Scott_Sauyet · June 23, 2023, 6:31pm

Here’s a follow-up to deal with the corrected capitalization in @springer’s original post:

APA_Titles2.json (3.5 KB)

Example Outputs

The Text You Wish to Convert
Rethinking Sustainability on Planet Earth: A Time for New Framings
On the Wings of a Dove
On and On
The Hyphenation-Pattern: A Use-Case

Mohammad · June 24, 2023, 5:37am

Thank you Scott! Great job!

JS gives more flexibility to do such complex task. I tested the second version and it works great! I did not test for all cases, like verbs, nouns where they are 3 or less characters in length and they need to be titleCased. I am sure @Springer can provide more examples here.

Springer · March 3, 2024, 11:52pm

I don’t think I ever properly acknowledged or replied to this!
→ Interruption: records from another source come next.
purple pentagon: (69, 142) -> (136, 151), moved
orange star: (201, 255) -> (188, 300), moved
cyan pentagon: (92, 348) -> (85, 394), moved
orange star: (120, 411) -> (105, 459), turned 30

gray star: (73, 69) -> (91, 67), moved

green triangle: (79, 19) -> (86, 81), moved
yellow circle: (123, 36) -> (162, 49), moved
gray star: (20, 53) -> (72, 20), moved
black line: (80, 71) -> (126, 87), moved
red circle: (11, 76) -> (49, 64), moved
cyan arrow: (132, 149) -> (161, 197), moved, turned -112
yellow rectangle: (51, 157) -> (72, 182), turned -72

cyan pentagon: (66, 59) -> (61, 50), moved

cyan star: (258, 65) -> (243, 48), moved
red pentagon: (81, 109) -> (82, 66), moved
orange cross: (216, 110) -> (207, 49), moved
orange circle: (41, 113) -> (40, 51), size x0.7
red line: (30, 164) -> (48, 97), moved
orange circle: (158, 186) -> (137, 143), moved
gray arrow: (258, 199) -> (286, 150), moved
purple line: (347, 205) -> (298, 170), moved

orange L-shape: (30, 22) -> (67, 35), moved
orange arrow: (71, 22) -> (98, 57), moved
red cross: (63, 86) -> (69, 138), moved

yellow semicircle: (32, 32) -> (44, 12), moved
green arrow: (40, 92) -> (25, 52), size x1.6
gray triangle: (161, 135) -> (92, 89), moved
This macro is definitely helpful!

One thing I don’t yet understand well is how easy it is to make a macro like this “play well” in complex cases.

Here’s my current look at the challenge of handling titles well with just one complexity, namely, proper sorting of titles (moving initial “The” or “A” to the end of a title in the process)… while still maintaining your careful case tweaks.
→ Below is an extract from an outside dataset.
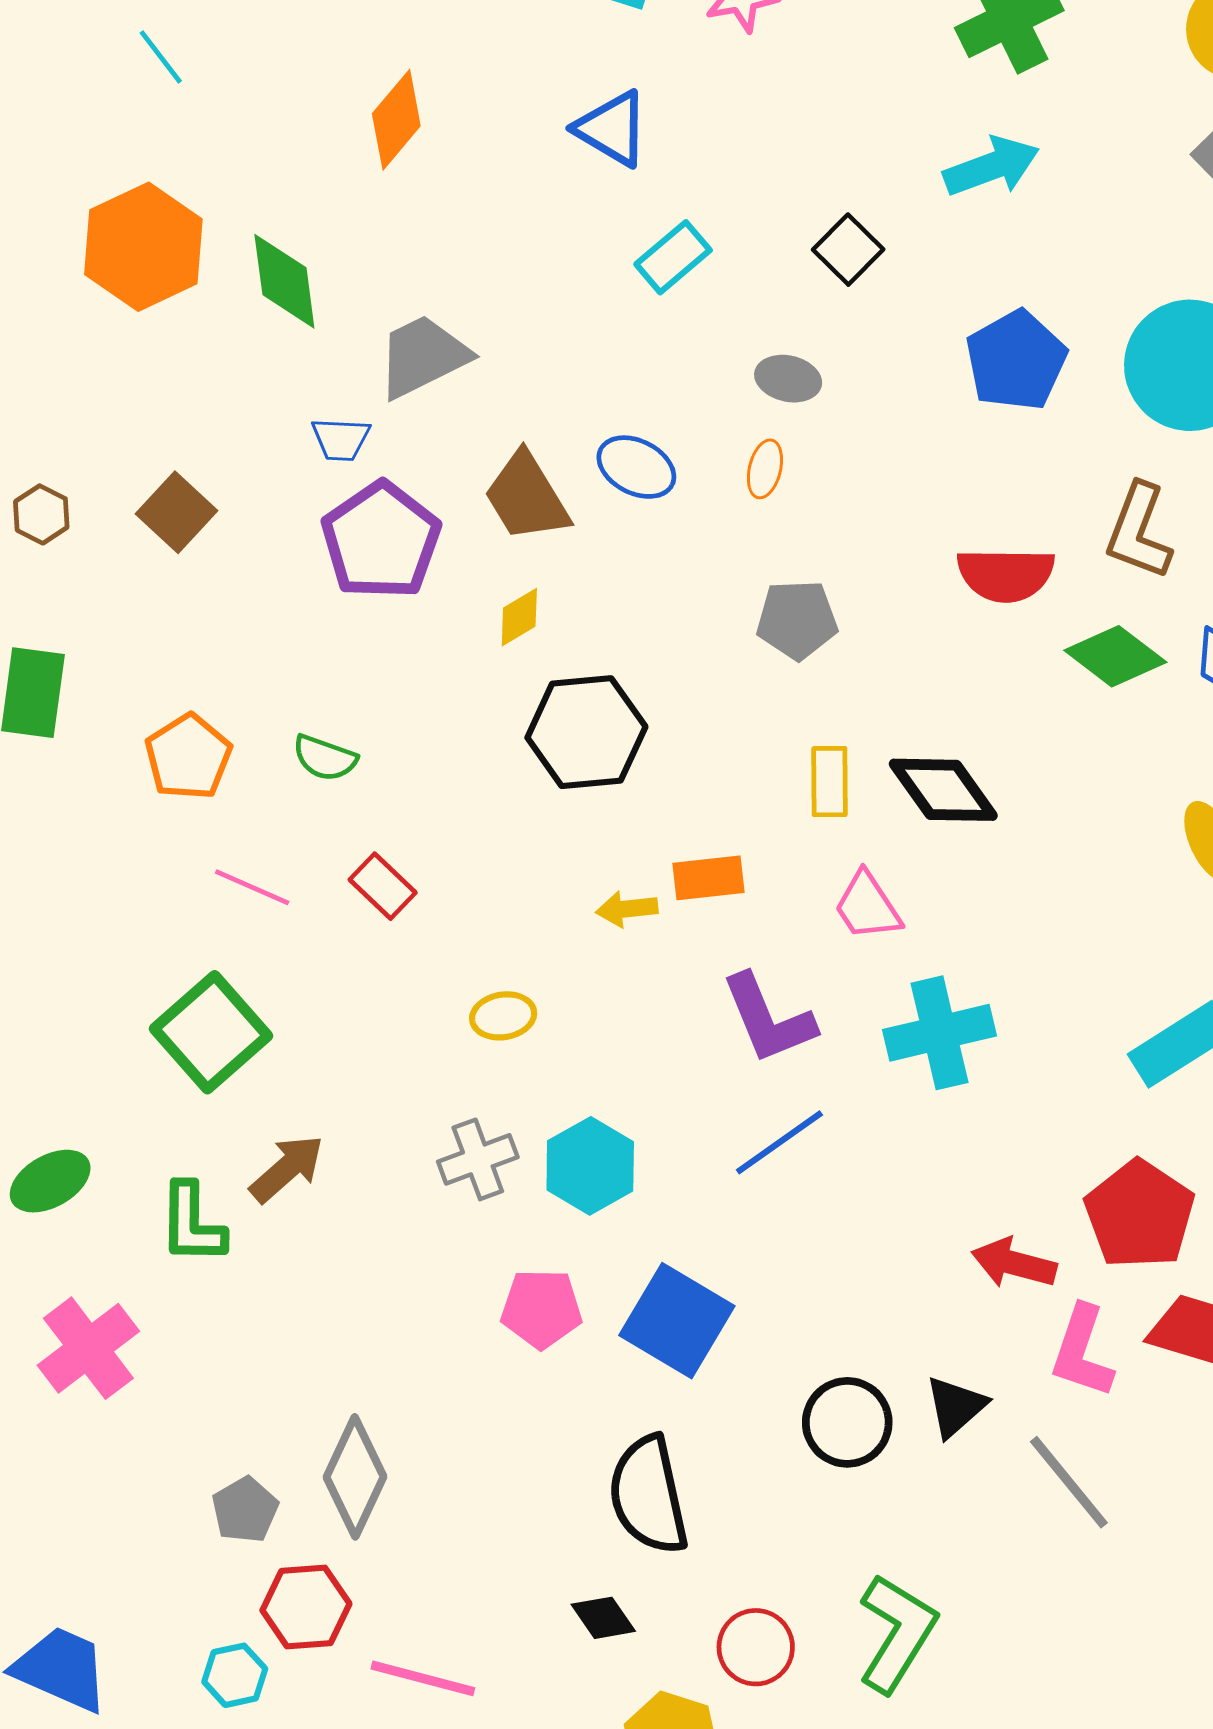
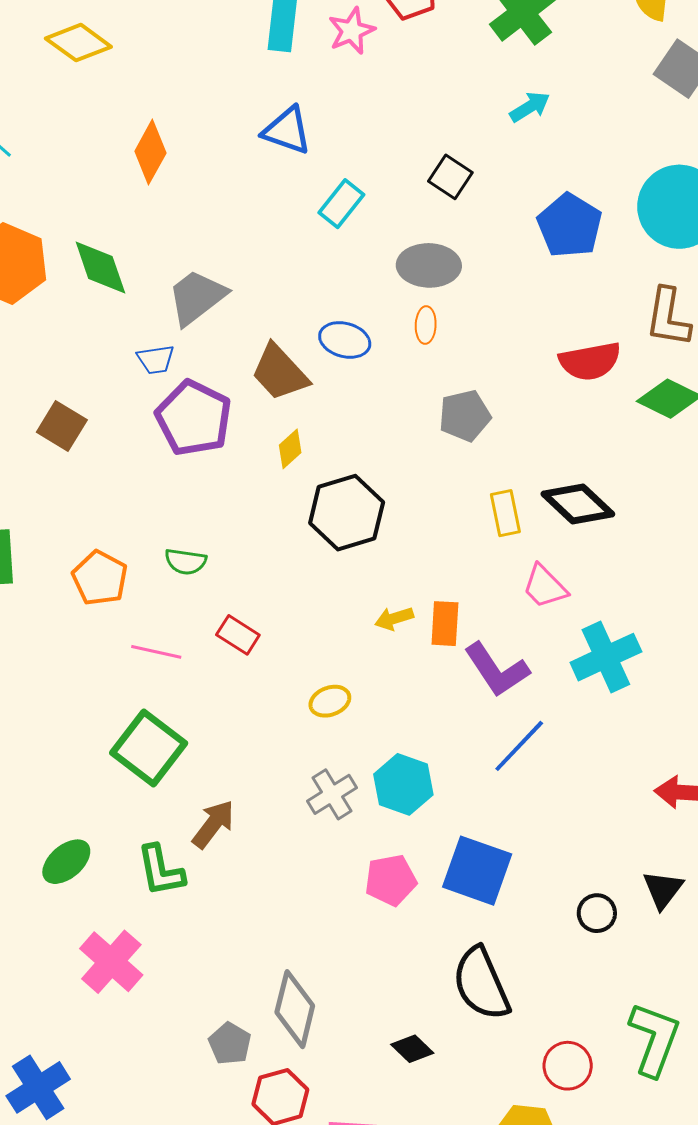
cyan arrow: (991, 167) -> (530, 107), size x0.7
gray ellipse: (788, 379) -> (429, 265), size x1.5
orange rectangle: (708, 878) -> (445, 624), moved, turned -69
black circle: (847, 1422) -> (597, 913), size x0.7
black diamond: (603, 1618) -> (412, 1049), moved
https://biblio-springer.tiddlyhost.com/#title%20list%20challenge

Eventually, good title handling would need to include openness to additional splicing as well (into longer citation strings, handling title strings with internal italics, leaving subtitles out or in depending on local needs, etc.):

As always, a joy to benefit from your javascript and all-around willingness to take on a challenge!

Scott_Sauyet · March 4, 2024, 2:49am

I’d totally forgotten about this.

I don’t really know how this would be used. I don’t see much use for it as macro, honestly. But the underlying JS code could be used as a filter operator easily enough as well.

But I don’t understand the likely usage. To me, this would be most likely done on import, translating, e.g., “Changing a poorly-cased title into an APA-style one: a new study for the changing world”, into “Changing a Poorly-Cased Title Into an APA-Style One: A New Study for the Changing World” for the title or some other field of a newly-created tiddler. If you’re likely to want to do this later, leaving the original text, but displaying it APA-style, then the macro might well come in handy. (Probably today it would be a procedure or function instead.)

Never mind, I found the sort of thing you’re looking for. I believe this is a more helpful link to your biblio challenge: https://biblio-springer.tiddlyhost.com/#title%20list%20%E2%80%94%C2%A0sort%20by%20first%20significant%20word%3F

It shouldn’t be hard to convert that JS macro to a JS filter. I’ll take a look. After that, you should be able to combine it with restructure-and-order technique.

Scott_Sauyet · March 4, 2024, 4:50am

(As I said above, I think this is a better link: https://biblio-springer.tiddlyhost.com/#title%20list%20%E2%80%94%C2%A0sort%20by%20first%20significant%20word%3F

I think this might do what you’re looking for, or at least be a step in that direction:
https://crosseye.github.io/TW5-demos/2024-03-03a/

We expose the apa function that was used above in a macro, this time in a filter-operator, apatitle.

We use it like this:

\define by-apa() [{!!title}apatitle[]search-replace:i:regexp[^The |A |An ],[]]

<ul>
<$list filter="[{Titles}split[
]sortsub:string<by-apa>]">
<li><$link to=<<currentTiddler>> ><$text text={{{[<currentTiddler>apatitle[]search-replace:i:regexp[(^The |A )(.*)],[$2, $1]]}}}/></$link></li>
</$list>
</ul>

Here we combine the APA functionality with the technique already described to sort without leading "The"''s, "A"'s (and I’ve added "An"'s) and to display by moving those articles to the end. As I write this up, I realize there’s a small bug in this technique: It would not properly sort "The gold ring" and "A gold ring", except by luck. I’m not going back to fix this in my demo, but you could reuse the search-replace used in the display in the sort, and it should be fine.

That filter operator is written in Javascript. I don’t think there’s anything fundamental that would prevent this from being written in wikitext, but I’m not interested in trying right now.

pmario · March 4, 2024, 8:45am

Have a closer look at the sortsub operator examples

The last example is exactly about that challenge.